Moderately High resolution. The 30 m short-wave resolution and 60 to 120 m thermal resolution of Landsat satellites is critical for the computation and mapping of evapotranspiration from individual irrigated fields. Water rights regulation and administration are critically tied to identification and quantification of water consumption on a field by field basis. The current ET mapping by the Idaho Department of Water Resources (IDWR) could not have been developed if the highresolution Landsat images with thermal (temperature) images had not been available. The high-resolution Landsat images provide a means for identifying the crop type for each field that is useful for characterizing trends in evapotranspiration and for establishing relationships between water consumption and crop type (for example work by the U.S. Bureau of Reclamation in California and Arizona). The detailed and accurate computation of evapotranspiration using Landsat satellite data is not possible with the 1 km resolution of MODIS and AVHRR satellites.
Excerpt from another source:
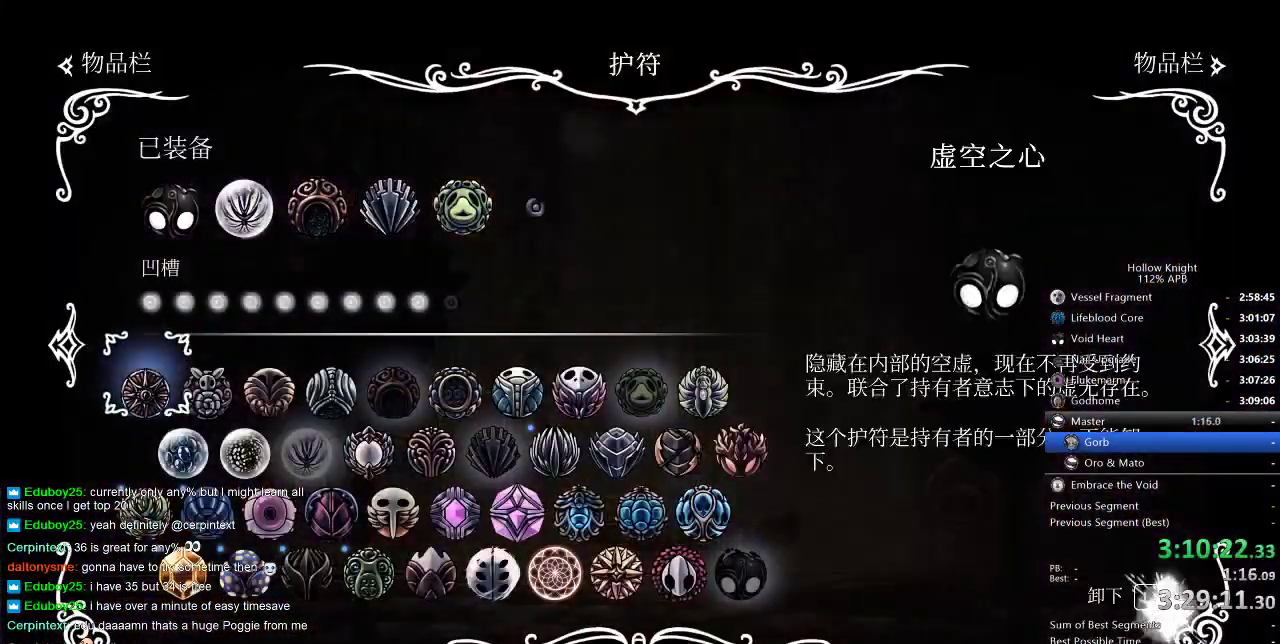
{"keys": [], "events": [[17, "up", "down"], [167, "up", "up"], [250, "right", "down"], [350, "right", "up"], [433, "right", "down"], [483, "right", "up"]]}
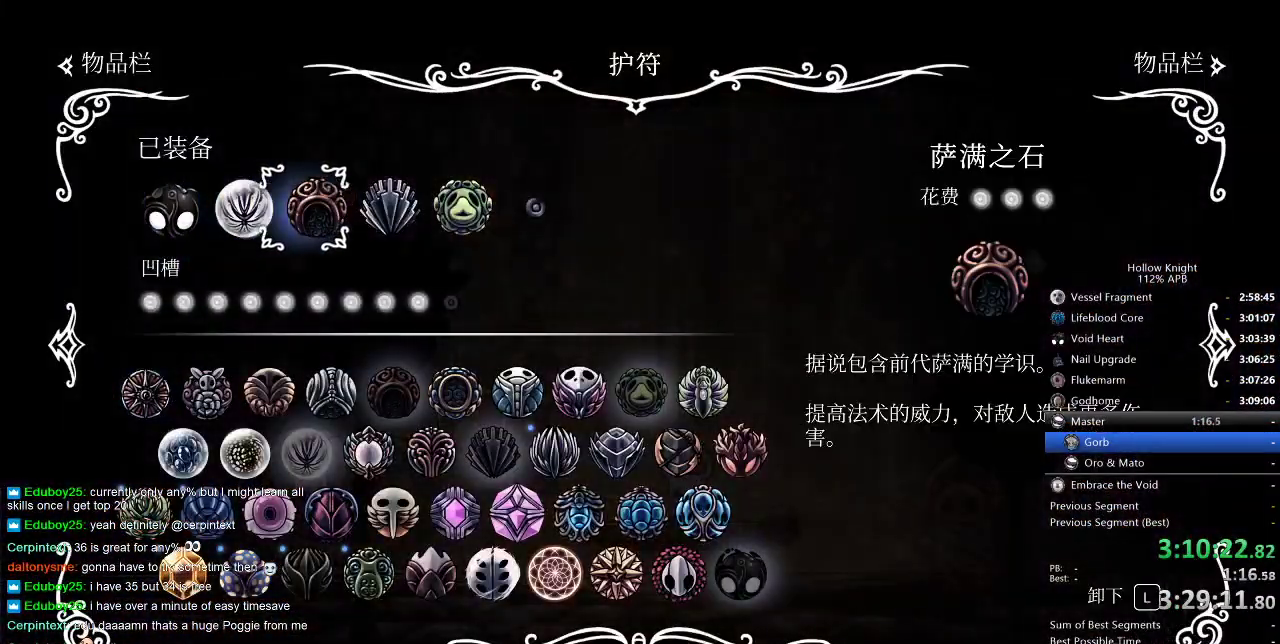
{"keys": [], "events": [[83, "right", "down"], [167, "right", "up"], [267, "jump", "down"], [350, "jump", "up"]]}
Water – Solvency – Hydrology


Modern hydrology relies on Landsats—can’t work without them.
Qin et al 8 (Changbo, Dept. Water Res. Beijing, Yangwen Jia, Dept. Water Res. Beijing, Z.(Bob) Su, Int'l Inst. For Geo-Inf. Sci. & Earth Obs.—Netherlands, Yaqin Qiu, Dept. Water Res. Beijing, Shen Suhui, Dept. Water Res. Beijing, http://www.mdpi.org/sensors/papers/s8074441.pdf, accessed 7/6/11) CJQ

With the rapid development and increased application of remote sensing technology, evapotranspiration calculation methods using remote sensing techniques have become a major trend for hydrological research in recent years. The data obtained from visible, near-infrared and thermal band can reflect the spatial and temporal distribution of surface features, which have a great importance in simulating the energy balance. The SEBAL (Surface Energy Balance Algorithm for Land) proposed by Bastiaanssen et al. [43], which is based on land surface parameters acquired with remote sensing techniques. It is a semi-empirical model applied in calculating the evapotranspiration and the main difficulty is to determine the “hot” pixel and the “cold” pixel which has a great effect on the final results. Norman and Kustas [44] proposed the TSEB (Two-Source Energy Balance) algorithm to calculate the evaporation from bare soil and transpiration from vegetation separately based on remote sensing data. The Surface Energy Balance System (SEBS) was developed by Su [28] to estimate the atmospheric turbulent fluxes and evaporative fraction using satellite earth observation data, in combination with meteorological information at proper scales. The system retrieves evapotranspiration (ET) using measurements of incoming surface radiation, surface skin temperature, surface meteorology, and surface and vegetation properties [45]. One of the advantages in this algorithm is applying both Bulk Atmospheric Similarity (BAS) and the Monin-Obukov atmospheric surface layer (ASL) similarity in the model, which can be used for regional and local scales respectively to determine the turbulent fluxes. Another important merit of SEBS is the inclusion of a physical model which takes surface heterogeneity into account in the estimation of the roughness height for heat transfer. The SEBS algorithm has been successfully applied for many applications of evaporation estimations in many different places with different scale [46-51].